### YOUR GOAL
Format every line of text in the rows below as one numbered list, omitting blank lines. Leave the pictures out of your answer.
= = = = = = =
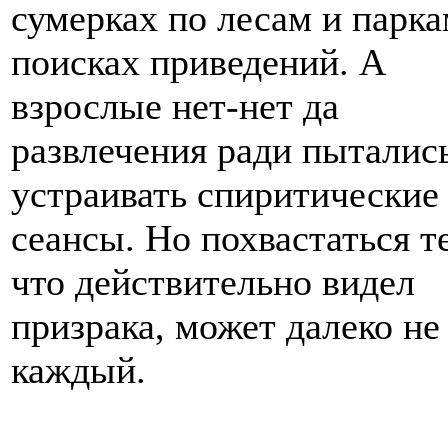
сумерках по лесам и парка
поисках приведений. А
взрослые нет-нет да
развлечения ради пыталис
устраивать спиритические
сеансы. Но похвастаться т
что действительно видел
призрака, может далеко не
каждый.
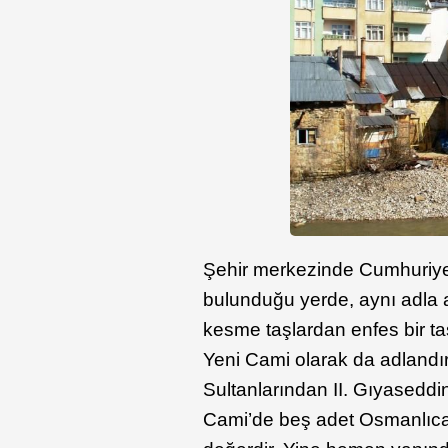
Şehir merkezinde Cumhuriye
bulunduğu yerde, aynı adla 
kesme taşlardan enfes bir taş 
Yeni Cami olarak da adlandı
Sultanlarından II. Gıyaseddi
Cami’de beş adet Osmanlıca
= = = = = = =
### RESPONSE TO THIS EXERCISE
1. сумерках по лесам и парка
2. поисках приведений. А
3. взрослые нет-нет да
4. развлечения ради пыталис
5. устраивать спиритические
6. сеансы. Но похвастаться т
7. что действительно видел
8. призрака, может далеко не
9. каждый.
10. Şehir merkezinde Cumhuriye
11. bulunduğu yerde, aynı adla 
12. kesme taşlardan enfes bir taş 
13. Yeni Cami olarak da adlandı
14. Sultanlarından II. Gıyaseddi
15. Cami’de beş adet Osmanlıca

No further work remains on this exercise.